### Collected data

--------

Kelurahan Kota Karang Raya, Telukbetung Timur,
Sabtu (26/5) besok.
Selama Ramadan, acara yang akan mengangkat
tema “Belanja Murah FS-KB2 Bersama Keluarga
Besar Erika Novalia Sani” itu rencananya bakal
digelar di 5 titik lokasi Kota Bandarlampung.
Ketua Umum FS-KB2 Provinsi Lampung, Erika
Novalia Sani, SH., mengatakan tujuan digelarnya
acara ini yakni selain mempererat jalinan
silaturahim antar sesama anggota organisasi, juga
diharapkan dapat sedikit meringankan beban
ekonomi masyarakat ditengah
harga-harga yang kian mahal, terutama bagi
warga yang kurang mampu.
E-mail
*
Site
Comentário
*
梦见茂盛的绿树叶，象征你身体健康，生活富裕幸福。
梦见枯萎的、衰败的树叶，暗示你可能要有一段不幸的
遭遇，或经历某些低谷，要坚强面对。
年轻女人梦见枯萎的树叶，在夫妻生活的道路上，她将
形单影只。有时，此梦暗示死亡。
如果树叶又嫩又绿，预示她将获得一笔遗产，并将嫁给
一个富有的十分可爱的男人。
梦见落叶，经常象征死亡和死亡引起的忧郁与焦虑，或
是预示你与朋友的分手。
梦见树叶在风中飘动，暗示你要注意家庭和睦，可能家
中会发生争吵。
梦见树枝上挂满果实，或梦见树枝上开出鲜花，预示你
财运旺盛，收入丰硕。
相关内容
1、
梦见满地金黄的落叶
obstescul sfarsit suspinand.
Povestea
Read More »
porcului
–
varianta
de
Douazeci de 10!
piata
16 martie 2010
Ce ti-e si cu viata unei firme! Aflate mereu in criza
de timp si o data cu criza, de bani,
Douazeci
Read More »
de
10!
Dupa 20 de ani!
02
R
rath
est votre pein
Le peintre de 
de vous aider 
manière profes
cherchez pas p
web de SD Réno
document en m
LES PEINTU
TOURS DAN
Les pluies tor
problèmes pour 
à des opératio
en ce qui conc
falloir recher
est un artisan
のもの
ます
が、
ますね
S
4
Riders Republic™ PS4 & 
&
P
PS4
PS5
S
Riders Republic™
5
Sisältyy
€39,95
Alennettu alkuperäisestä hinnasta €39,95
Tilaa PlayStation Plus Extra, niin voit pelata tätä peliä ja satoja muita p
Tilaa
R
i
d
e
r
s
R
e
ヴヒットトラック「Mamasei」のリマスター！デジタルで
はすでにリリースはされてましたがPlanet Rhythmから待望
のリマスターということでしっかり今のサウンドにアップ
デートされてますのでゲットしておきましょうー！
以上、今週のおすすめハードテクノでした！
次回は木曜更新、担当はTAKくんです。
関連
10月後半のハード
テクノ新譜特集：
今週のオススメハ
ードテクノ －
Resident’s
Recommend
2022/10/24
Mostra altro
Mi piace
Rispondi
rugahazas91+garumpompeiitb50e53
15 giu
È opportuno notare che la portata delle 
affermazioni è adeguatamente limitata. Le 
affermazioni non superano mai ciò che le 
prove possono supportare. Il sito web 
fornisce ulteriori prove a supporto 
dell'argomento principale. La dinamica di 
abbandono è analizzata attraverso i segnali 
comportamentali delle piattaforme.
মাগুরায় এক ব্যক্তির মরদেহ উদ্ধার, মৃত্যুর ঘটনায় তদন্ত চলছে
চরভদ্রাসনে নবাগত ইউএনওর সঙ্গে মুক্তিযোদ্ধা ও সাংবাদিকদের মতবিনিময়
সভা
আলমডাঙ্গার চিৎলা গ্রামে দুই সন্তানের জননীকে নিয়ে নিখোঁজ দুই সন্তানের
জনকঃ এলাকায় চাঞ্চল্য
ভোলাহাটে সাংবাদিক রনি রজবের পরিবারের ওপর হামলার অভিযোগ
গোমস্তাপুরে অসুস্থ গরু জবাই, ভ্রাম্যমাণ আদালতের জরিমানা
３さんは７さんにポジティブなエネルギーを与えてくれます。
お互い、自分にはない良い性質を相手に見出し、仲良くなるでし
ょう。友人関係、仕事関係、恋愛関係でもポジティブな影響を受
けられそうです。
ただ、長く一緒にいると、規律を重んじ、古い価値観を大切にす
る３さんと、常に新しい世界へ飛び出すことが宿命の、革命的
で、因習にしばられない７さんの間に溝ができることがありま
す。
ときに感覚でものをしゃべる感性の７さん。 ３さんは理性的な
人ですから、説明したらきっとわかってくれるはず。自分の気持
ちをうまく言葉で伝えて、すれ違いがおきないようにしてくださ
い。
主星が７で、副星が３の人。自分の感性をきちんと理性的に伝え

--------

### Exercise aim
Go through the entries above and report how many lines hold the word "Sani". Nothing but the number is needed.

### Answer box
2